(Problem)
When a line of the entries contains the word "addrRb", report that line.

=== Section Start ===

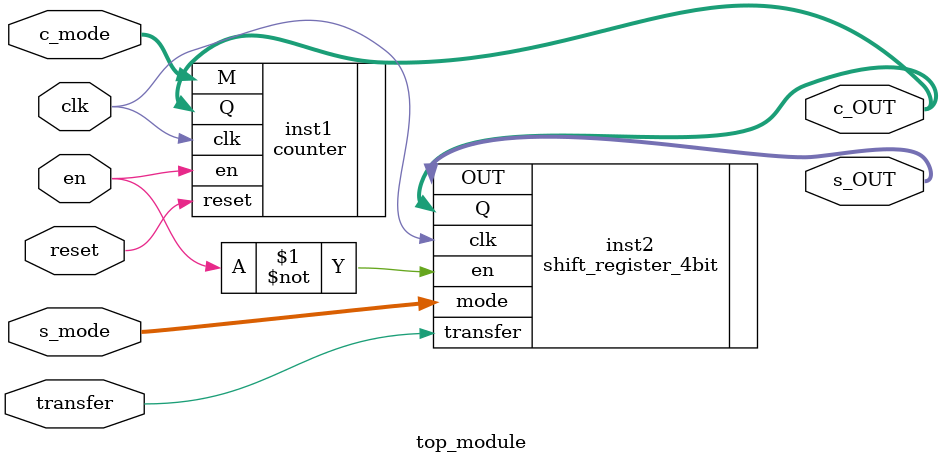
<source format=v>
`timescale 1ns / 1ps


module top_module(
    input clk, reset, en, transfer,
    input [1:0] c_mode, s_mode,
    //c_mode is for counter modes
    //s_mode is for shift register modes
    output [3:0] c_OUT,s_OUT
    //c_OUT is for counter Outputs
    //s_OUT is for shift register Outputs
    );
    counter inst1(.clk(clk), .reset(reset), .en(en), .M(c_mode), .Q(c_OUT));
    shift_register_4bit inst2(.Q(c_OUT), .mode(s_mode), .en(~en), .transfer(transfer), .clk(clk), .OUT(s_OUT));
endmodule

</source>
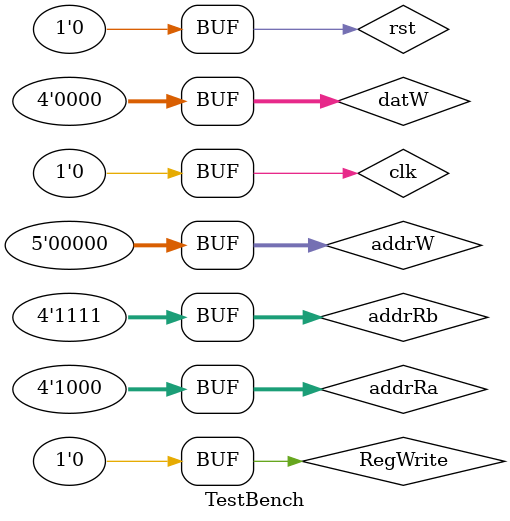
<source format=v>
`timescale 1ns / 1ps


module TestBench;

	// Inputs
	reg [3:0] addrRa;
	reg [3:0] addrRb;
	reg [4:0] addrW;
	reg [3:0] datW;
	reg RegWrite;
	reg clk;
	reg rst;

	// Outputs
	wire [3:0] datOutRa;
	wire [3:0] datOutRb;

	// Instantiate the Unit Under Test (UUT)
	BancoRegistro uut (
		.addrRa(addrRa), 
		.addrRb(addrRb), 
		.datOutRa(datOutRa), 
		.datOutRb(datOutRb), 
		.addrW(addrW), 
		.datW(datW), 
		.RegWrite(RegWrite), 
		.clk(clk), 
		.rst(rst)
	);

	initial begin
		// Initialize Inputs
		addrRa = 0;
		addrRb = 0;
		addrW = 0;
		datW = 0;
		RegWrite = 0;
		clk = 0;
		rst = 0;

		// Wait 100 ns for global reset to finish
		#100;
      for (addrRa = 0; addrRa < 8; addrRa = addrRa + 1) begin
			#5 addrRb=addrRa+8;
			 //$display("el valor de registro %d =  %d y %d = %d", addrRa,datOutRa,addrRb,datOutRb) ;
    end
	 
		
		
	end
      
endmodule


</source>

=== Section End ===

(Solution below)
	reg [3:0] addrRb;
		.addrRb(addrRb), 
		addrRb = 0;
			#5 addrRb=addrRa+8;
			 //$display("el valor de registro %d =  %d y %d = %d", addrRa,datOutRa,addrRb,datOutRb) ;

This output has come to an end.